Step 3: Woah, did you know there are other crypt-o-currencies out there?

A couple of guys in suits at the industrial park where I’m writing this advice column on the back of a Subway sandwich napkin just walked past me talking about something called “Ethereum,” and the first guy said it was “the next Bitcoin,” and the second guy said he had a friend who bought some of it recently and made a lot of money. Then the first guy—sorry this is sloppy, trying to write it down before I forget what they said—said there was another one called “Lite Coin,” and it was approaching a “hard fork” (I may have misheard), and the second guy nodded and then they walked to their cars, and they were newer models, I think one was an Acura.
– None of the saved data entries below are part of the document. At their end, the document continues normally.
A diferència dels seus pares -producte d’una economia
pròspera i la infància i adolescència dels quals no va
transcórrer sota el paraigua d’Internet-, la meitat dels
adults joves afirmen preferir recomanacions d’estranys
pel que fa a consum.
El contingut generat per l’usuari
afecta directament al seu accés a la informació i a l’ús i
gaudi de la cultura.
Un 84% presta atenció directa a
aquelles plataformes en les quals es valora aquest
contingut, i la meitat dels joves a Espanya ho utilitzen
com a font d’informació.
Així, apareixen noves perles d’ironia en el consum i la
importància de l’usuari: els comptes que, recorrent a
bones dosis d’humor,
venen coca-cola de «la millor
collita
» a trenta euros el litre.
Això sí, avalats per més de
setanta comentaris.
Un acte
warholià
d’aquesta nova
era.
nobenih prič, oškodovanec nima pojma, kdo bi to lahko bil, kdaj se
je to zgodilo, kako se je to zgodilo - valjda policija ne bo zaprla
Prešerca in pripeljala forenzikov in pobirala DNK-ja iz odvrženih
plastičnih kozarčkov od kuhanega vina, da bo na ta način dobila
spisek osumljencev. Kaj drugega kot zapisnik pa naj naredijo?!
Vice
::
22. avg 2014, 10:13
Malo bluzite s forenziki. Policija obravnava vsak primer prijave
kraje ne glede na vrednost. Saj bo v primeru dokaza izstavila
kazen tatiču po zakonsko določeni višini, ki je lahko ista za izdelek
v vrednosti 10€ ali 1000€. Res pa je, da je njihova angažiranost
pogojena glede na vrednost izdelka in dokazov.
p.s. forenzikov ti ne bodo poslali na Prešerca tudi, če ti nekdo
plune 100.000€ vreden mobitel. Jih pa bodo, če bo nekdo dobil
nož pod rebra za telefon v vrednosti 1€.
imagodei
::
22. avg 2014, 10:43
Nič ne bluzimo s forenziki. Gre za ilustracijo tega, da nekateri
Their suits were really nice, one had pinstripes.
images (32).jpgStep 4: Mitigate the risk of volatility by diversifying, while employing price-fluctuation-avoidance tactics like “buy and hold” to withstand financial pitfalls of the “hype cycle”

Not sure what this means, I copied it down from a story I saw on investortipsblog.blogspot.com.

Step 5: Believe

In the end, these new currencies are only as strong as the people who trust them and believe in their stability. It’s like Santa Claus—if nobody believed in Santa, he would disappear, like in the movie “Elf.” But then the Zooey Deschanel character gets everyone in Central Park to sing “Santa Claus Is Coming To Town” and Santa’s sleigh become powered by their beliefs, and he flies away and gives everyone their presents. This is the basic model of Bitcoin and is the main reason it’s reliable: everybody believes in it, forever. I know that sounds a little crazy, but the power of collective belief can get you through anything, not just digital currency. In fact it’s that very same source of belief that gives me strength in my personal religion. It’s a new religion, called Ripple, but it has the same basic tenets as all the good religions out there. I recently found out about it from another pair of guys in suits talking in this very same industrial park, and they had me convinced as soon as they said the words “frictionless enterprise blockchain.”

I hope this has been helpful to you, and by reading to the end you have tacitly acknowledged that I have provided useful financial advice at my usual rate. You can pay me using Venmo, which is the name of a guy who thinks he’s from the future and wanders through here every now and then. If you see him just give him the money and tell him it’s for me. You can trust him—he’s also my financial adviser.